Benchmark comparisons
An alternative implementation is introduced (Query Method) for comparison reasons:
# age_calculator.rb
module AgeCalculator
ADULT_AGE = 18
def self.original_adult? birthday
years_since_birthday = Date.today.year - birthday.year
years_since_birthday >= ADULT_AGE
end
def self.alternative_adult? birthday
years_since_birthday(birthday) >= ADULT_AGE
end
private
def self.years_since_birthday birthday
Date.today.year - birthday.year
end
end
Both implementations are compared with each other in the benchmark script:
# benchmarks.rb
require 'benchmark'
birthday = Date.new(2000)
Benchmark.bm do |bm|
bm.report('original') do
AgeCalculator.original_adult? birthday
end
bm.report('alternative') do
AgeCalculator.alternative_adult? birthday
end
end
with a number outcome like:
user system total real
original 0.000000 0.000000 0.000000 ( 0.000055)
alternative 0.000000 0.000000 0.000000 ( 0.000011)
The number quality (user and system) is still low. But apart from that the alternative approach was not expected to be 5 times faster. Obviously the benchmark is not realistic.
Realistic benchmarks
The Ruby garbage collector, memory allocations and caching mechanisms also influence the benchmark.
Those effects can be switched off with Benchmark#bmbm. Then the code is run twice:
# benchmarks.rb
require 'benchmark'
birthday = Date.new(2000)
Benchmark.bmbm do |bm|
bm.report('original') do
AgeCalculator.original_adult? birthday
end
bm.report('alternative') do
AgeCalculator.alternative_adult? birthday
end
end
and the second cycle produces a way more realistic result:
Rehearsal -----------------------------------------------
original 0.000000 0.000000 0.000000 ( 0.000036)

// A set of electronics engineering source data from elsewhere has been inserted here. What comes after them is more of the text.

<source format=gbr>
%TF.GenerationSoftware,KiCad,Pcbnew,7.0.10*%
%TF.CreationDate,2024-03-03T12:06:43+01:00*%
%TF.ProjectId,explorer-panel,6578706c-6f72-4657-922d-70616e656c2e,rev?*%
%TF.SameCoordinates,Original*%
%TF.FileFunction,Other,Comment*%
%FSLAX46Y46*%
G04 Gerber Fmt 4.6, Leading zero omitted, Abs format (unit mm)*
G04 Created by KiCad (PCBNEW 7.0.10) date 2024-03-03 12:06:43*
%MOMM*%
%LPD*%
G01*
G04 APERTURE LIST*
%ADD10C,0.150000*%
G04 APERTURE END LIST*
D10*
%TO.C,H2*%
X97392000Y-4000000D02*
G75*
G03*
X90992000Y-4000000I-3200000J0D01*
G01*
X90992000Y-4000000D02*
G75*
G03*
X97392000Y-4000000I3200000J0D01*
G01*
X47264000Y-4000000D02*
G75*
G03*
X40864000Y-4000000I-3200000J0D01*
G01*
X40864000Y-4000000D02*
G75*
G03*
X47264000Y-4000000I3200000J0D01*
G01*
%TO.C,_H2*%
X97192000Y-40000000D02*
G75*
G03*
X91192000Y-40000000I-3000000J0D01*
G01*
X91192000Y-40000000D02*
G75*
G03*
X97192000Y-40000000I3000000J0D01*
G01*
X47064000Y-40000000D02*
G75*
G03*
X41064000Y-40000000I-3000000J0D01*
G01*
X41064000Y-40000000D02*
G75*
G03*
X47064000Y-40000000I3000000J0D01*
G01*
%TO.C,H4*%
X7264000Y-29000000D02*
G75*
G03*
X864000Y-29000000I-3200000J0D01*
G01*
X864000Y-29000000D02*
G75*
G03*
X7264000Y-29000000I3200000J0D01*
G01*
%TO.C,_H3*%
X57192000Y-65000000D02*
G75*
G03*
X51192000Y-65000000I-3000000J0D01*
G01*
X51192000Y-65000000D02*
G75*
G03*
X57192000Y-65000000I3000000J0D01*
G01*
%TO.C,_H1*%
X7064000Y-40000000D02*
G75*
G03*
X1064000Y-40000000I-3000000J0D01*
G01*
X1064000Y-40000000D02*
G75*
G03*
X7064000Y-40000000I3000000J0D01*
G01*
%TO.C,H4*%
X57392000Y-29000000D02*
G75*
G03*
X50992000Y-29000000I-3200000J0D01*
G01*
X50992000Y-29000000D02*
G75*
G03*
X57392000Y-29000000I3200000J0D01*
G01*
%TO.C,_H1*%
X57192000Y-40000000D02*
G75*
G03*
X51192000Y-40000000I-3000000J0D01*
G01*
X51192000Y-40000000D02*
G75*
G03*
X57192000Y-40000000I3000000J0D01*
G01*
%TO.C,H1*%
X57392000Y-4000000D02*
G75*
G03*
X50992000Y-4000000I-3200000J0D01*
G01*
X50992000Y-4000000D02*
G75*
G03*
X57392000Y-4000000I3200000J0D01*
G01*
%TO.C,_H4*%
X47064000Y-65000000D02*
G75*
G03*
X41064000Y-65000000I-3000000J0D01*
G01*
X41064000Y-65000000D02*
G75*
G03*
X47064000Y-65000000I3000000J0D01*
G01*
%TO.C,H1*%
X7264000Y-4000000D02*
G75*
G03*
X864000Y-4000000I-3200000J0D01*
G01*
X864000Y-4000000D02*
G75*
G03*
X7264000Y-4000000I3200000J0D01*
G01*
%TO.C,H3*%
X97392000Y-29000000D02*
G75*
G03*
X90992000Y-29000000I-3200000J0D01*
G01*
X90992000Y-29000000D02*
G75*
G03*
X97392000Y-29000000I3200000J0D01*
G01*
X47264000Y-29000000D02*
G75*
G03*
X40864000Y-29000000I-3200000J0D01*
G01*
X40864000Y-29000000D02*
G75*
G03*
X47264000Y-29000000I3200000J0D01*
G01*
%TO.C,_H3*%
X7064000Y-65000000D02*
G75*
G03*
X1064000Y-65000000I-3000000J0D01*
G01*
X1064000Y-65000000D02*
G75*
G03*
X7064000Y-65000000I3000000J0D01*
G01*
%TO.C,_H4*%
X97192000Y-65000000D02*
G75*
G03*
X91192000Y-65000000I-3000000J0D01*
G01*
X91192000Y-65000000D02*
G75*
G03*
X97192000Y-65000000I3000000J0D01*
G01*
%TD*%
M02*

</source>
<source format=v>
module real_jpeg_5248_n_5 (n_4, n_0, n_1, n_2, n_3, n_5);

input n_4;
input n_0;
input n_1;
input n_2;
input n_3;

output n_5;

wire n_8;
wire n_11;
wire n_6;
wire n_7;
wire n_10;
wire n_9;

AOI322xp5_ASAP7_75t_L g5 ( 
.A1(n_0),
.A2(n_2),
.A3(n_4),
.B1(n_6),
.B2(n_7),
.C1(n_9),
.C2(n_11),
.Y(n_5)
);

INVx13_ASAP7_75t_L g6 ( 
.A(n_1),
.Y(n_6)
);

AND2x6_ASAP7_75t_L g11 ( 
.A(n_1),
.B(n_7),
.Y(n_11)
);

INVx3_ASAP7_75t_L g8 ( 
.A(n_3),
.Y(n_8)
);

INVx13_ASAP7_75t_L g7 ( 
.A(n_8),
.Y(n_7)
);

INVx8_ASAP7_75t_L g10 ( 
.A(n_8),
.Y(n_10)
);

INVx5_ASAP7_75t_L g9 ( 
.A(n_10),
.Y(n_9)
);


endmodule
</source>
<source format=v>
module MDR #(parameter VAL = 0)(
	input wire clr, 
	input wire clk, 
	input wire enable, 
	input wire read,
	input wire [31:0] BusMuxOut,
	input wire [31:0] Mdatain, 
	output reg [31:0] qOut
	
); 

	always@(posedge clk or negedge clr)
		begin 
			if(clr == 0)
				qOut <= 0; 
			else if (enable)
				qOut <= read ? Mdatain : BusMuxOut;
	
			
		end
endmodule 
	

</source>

alternative 0.000000 0.000000 0.000000 ( 0.000009)
-------------------------------------- total: 0.000000sec
user system total real
original 0.000000 0.000000 0.000000 ( 0.000027)
alternative 0.000000 0.000000 0.000000 ( 0.000027)

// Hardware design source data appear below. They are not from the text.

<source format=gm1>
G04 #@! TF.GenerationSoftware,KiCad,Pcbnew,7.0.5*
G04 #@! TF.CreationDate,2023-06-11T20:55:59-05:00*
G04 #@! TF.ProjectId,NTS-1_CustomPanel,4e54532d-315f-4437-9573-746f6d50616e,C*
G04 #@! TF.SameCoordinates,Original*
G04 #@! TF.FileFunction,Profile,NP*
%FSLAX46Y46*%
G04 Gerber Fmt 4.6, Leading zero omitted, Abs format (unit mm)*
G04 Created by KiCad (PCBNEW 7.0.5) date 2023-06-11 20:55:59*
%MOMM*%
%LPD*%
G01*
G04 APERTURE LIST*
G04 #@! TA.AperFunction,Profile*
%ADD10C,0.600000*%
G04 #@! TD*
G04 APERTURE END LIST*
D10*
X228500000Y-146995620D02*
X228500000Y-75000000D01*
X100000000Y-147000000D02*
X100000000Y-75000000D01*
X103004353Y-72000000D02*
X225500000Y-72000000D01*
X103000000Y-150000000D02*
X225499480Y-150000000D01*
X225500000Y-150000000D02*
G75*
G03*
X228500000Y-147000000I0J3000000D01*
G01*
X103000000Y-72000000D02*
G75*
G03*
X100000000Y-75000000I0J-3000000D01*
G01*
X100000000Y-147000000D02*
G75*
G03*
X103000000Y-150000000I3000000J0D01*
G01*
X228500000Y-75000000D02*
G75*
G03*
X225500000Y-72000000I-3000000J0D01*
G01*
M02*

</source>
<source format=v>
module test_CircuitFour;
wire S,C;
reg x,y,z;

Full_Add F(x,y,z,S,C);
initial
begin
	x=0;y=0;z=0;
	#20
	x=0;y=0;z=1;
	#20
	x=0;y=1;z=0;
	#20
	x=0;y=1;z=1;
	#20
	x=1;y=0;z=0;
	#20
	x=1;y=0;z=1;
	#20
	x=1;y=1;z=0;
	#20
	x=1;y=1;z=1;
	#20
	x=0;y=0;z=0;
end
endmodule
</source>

However both implementations still seem to spend approximately 0 seconds.
Benchmarks for load and scaling
It makes sense to run the code very often for load tests and benchmarking small code segments. The resulting average value hides variances and peaks.

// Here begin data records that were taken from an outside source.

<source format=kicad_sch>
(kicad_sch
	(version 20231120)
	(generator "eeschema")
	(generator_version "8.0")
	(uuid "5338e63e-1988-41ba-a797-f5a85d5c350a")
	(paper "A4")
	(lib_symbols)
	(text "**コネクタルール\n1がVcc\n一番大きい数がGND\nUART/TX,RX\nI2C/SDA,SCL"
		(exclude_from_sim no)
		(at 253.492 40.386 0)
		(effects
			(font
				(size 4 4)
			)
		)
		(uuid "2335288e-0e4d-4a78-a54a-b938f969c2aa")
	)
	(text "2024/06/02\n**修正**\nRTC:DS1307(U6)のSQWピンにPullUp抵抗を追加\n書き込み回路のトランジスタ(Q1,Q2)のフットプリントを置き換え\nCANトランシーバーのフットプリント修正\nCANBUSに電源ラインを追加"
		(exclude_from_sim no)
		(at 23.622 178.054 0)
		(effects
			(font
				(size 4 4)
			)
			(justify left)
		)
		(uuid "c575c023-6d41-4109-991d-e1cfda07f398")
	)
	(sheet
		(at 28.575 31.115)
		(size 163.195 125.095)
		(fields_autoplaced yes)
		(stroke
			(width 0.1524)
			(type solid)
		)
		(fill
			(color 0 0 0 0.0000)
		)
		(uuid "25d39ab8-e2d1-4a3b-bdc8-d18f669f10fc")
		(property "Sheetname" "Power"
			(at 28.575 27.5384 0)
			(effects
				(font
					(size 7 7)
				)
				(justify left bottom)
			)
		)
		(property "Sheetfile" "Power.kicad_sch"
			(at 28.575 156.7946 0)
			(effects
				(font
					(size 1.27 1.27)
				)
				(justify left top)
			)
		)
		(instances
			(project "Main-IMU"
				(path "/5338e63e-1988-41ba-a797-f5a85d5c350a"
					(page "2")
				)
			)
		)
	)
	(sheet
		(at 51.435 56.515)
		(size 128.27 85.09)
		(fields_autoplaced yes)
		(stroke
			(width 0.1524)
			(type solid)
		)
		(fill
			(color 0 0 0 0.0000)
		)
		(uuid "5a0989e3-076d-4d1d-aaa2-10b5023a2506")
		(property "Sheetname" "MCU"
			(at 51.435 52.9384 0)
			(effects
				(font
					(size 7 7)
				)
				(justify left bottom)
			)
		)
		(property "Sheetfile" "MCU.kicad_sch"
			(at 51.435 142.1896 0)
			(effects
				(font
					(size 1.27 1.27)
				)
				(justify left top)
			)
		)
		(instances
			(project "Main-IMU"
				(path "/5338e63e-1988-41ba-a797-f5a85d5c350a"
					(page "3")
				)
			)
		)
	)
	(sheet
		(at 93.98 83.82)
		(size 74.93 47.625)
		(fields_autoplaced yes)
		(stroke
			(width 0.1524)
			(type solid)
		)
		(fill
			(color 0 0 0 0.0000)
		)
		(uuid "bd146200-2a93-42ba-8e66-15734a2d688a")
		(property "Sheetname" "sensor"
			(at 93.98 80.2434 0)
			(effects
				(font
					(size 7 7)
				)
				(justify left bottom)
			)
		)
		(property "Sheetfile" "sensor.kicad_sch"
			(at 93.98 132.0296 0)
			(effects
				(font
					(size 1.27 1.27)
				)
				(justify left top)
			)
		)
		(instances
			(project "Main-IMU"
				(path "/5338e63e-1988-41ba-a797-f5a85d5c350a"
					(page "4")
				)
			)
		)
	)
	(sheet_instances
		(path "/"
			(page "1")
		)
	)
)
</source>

The function scale_benchmark is for running the passed block a million times:
# benchmarks.rb
require 'benchmark'
def scale_benchmark &block
1000000.times &block
end
birthday = Date.new(2000)
Benchmark.bm do |bm|
bm.report('original') do
scale_benchmark { AgeCalculator.original_adult? birthday }
end
bm.report('alternative') do
scale_benchmark { AgeCalculator.alternative_adult? birthday }
end
end
The outcome matches the expectations:
original 1.380000 0.580000 1.960000 ( 1.958297)
alternative 1.410000 0.580000 1.990000 ( 1.990055)
Indeed, moving logic into a Query Method cost performance. The difference for 1,000,000 cycles is 0.03 seconds on the test system (Intel , 8 GB RAM)
But whoever suffers those performance problems actually meets with another problem.